══ RECORDS FOR THE EXERCISE ══
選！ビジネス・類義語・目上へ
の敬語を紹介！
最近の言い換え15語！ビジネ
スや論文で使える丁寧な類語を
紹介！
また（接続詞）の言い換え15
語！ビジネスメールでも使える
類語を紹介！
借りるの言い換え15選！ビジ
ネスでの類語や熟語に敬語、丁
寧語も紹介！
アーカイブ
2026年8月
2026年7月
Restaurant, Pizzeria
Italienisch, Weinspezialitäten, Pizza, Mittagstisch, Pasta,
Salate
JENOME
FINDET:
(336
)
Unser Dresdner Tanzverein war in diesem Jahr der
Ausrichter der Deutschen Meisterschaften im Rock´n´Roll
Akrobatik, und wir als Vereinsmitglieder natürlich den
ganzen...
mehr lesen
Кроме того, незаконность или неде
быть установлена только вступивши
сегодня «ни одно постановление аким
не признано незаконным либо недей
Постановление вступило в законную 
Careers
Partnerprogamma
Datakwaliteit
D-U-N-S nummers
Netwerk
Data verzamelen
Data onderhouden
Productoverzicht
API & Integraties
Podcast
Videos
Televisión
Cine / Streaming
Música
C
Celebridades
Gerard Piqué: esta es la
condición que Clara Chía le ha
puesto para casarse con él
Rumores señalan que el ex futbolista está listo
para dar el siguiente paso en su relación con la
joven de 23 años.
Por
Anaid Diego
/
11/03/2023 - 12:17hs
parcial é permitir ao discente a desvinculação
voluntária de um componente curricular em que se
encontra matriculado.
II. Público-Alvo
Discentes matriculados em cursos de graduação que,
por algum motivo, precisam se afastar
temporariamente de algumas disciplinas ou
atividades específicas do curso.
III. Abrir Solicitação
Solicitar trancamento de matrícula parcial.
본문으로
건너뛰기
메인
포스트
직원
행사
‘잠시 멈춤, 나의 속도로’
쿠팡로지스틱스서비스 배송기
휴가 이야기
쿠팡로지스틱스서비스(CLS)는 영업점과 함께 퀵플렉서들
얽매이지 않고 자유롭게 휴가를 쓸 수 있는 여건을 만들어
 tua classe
═══
EXERCISE GOAL -
Rewrite the lines above so that "Podcast" becomes "Audio Series", with everything else unchanged.

ANSWER SPACE -
選！ビジネス・類義語・目上へ
の敬語を紹介！
最近の言い換え15語！ビジネ
スや論文で使える丁寧な類語を
紹介！
また（接続詞）の言い換え15
語！ビジネスメールでも使える
類語を紹介！
借りるの言い換え15選！ビジ
ネスでの類語や熟語に敬語、丁
寧語も紹介！
アーカイブ
2026年8月
2026年7月
Restaurant, Pizzeria
Italienisch, Weinspezialitäten, Pizza, Mittagstisch, Pasta,
Salate
JENOME
FINDET:
(336
)
Unser Dresdner Tanzverein war in diesem Jahr der
Ausrichter der Deutschen Meisterschaften im Rock´n´Roll
Akrobatik, und wir als Vereinsmitglieder natürlich den
ganzen...
mehr lesen
Кроме того, незаконность или неде
быть установлена только вступивши
сегодня «ни одно постановление аким
не признано незаконным либо недей
Постановление вступило в законную 
Careers
Partnerprogamma
Datakwaliteit
D-U-N-S nummers
Netwerk
Data verzamelen
Data onderhouden
Productoverzicht
API & Integraties
Audio Series
Videos
Televisión
Cine / Streaming
Música
C
Celebridades
Gerard Piqué: esta es la
condición que Clara Chía le ha
puesto para casarse con él
Rumores señalan que el ex futbolista está listo
para dar el siguiente paso en su relación con la
joven de 23 años.
Por
Anaid Diego
/
11/03/2023 - 12:17hs
parcial é permitir ao discente a desvinculação
voluntária de um componente curricular em que se
encontra matriculado.
II. Público-Alvo
Discentes matriculados em cursos de graduação que,
por algum motivo, precisam se afastar
temporariamente de algumas disciplinas ou
atividades específicas do curso.
III. Abrir Solicitação
Solicitar trancamento de matrícula parcial.
본문으로
건너뛰기
메인
포스트
직원
행사
‘잠시 멈춤, 나의 속도로’
쿠팡로지스틱스서비스 배송기
휴가 이야기
쿠팡로지스틱스서비스(CLS)는 영업점과 함께 퀵플렉서들
얽매이지 않고 자유롭게 휴가를 쓸 수 있는 여건을 만들어
 tua classe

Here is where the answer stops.